An eighth-century Irish religious manuscript considered more important than the Dead Sea Scrolls has been put on display at the National Museum of Ireland.
Have you heard of the Faddan More Psalter?
The 1,200 year old religious manuscript was found in a bog with the Latin words of Psalm 83 open. It had lain undisturbed for 1,200 years.
The psalm closes with the words: “Let them know that you, whose name is the LORD—that you alone are the Most High over all the earth."
The National Museum rated the work as of "staggering importance" and says the book of psalms or psalter is among the top ten most valuable ever found.
It was found in 2006 in a midlands bog by a workman operating a mechanical digger on the bog at Faddan More near Riverstown in North Tipperary.
Dr. Patrick Wallace stated that the book was "more important for Ireland than the finding of the Dead Sea Scrolls” had been for biblical scholars and has changed our views about how ancient Irish manuscripts were produced."
He added: “We never thought anything like this would ever be found.”
The senior conservator John Gillis stated that he was "transfixed with fear" when he had to restore the delicate document. He said it was “the first early medieval manuscript to come to light in 200 years anywhere in Europe”.
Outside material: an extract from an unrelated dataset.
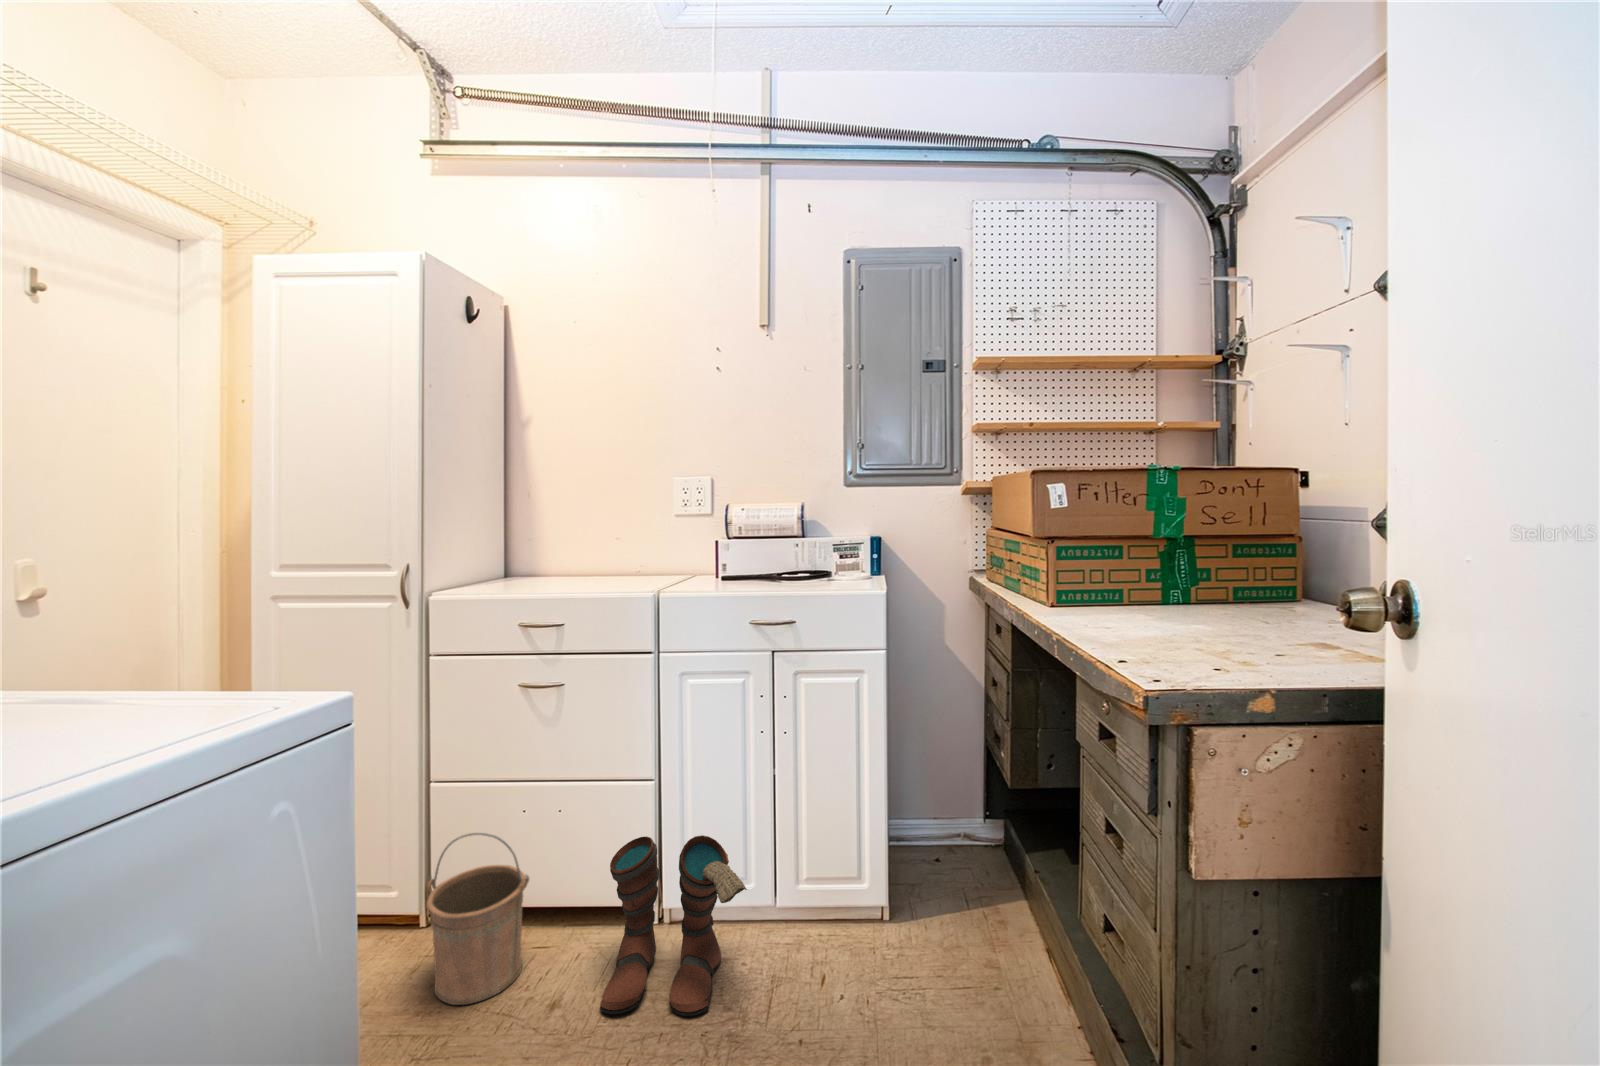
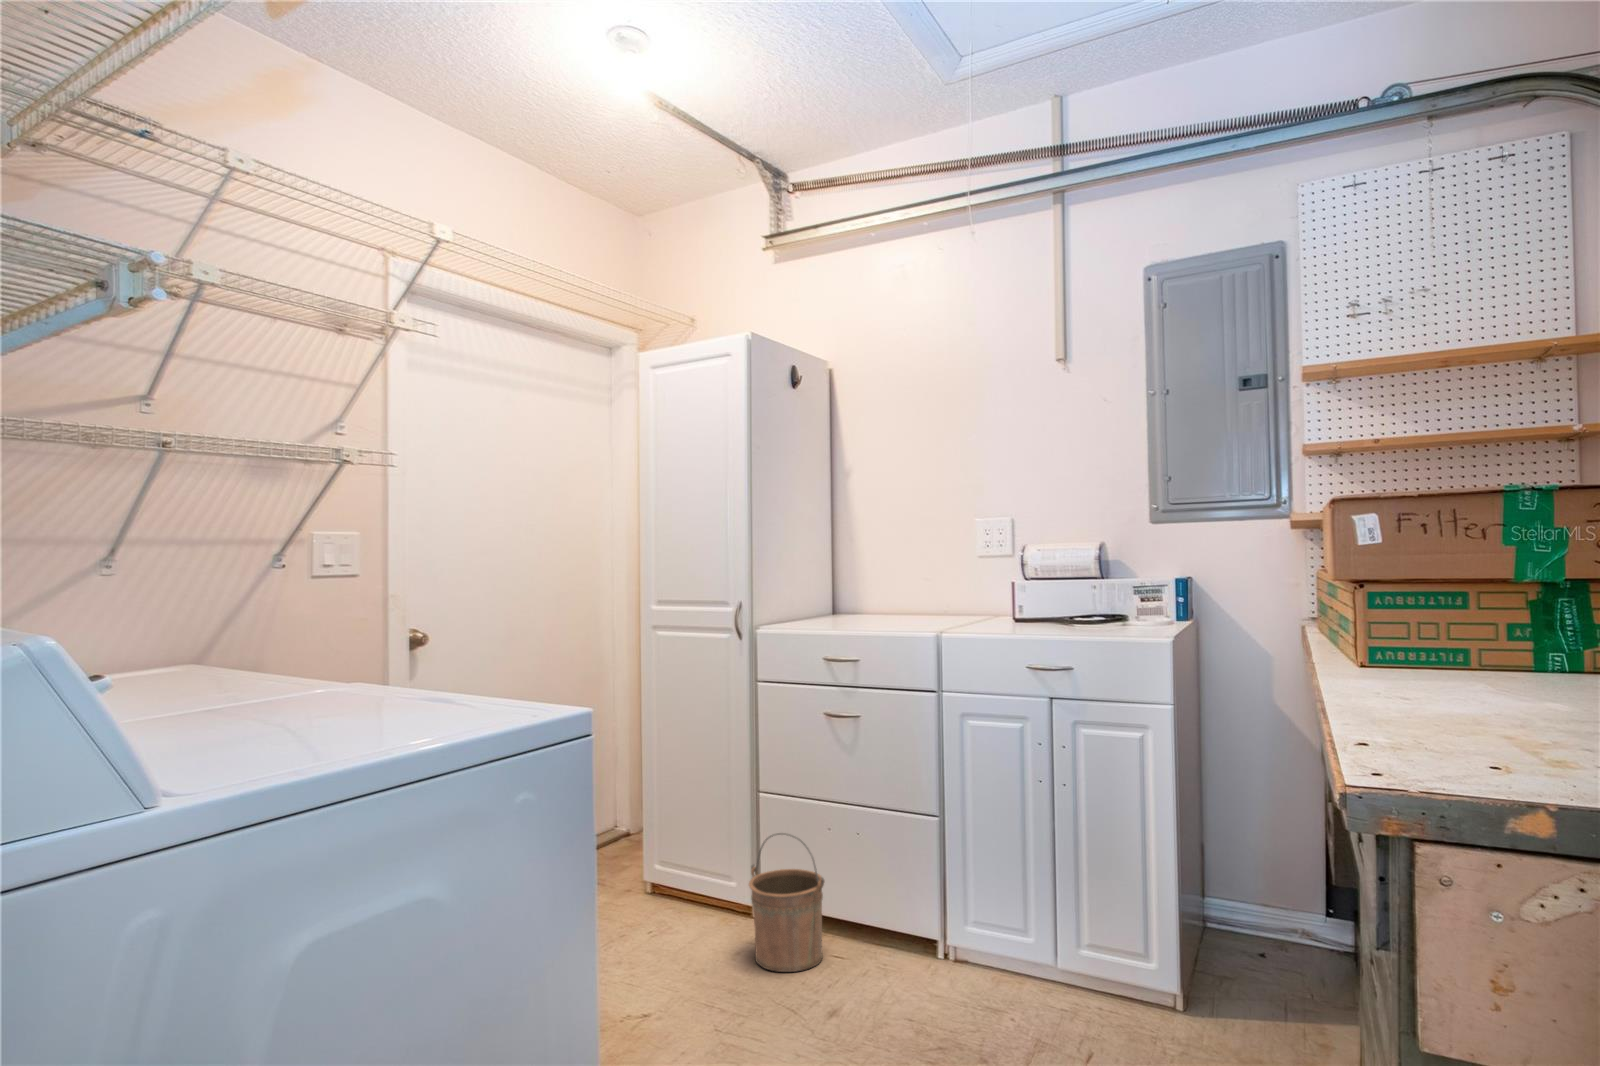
boots: present [600,835,747,1016] -> none [871,864,998,1025]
“We never before had to deal with a manuscript recovered from a bog,” and said its survival was “miraculous” because normally vellum “shouldn’t survive – it should gelatinize away.
“When he first saw the psalter, ‘it didn’t look like a book at all’ it contained 60 pages of vellum, a parchment made from animal skins, which had been inscribed with “the complete text in Latin of all 150 of the Bible’s Book of Psalms”. He said, “about 15 per cent has survived.”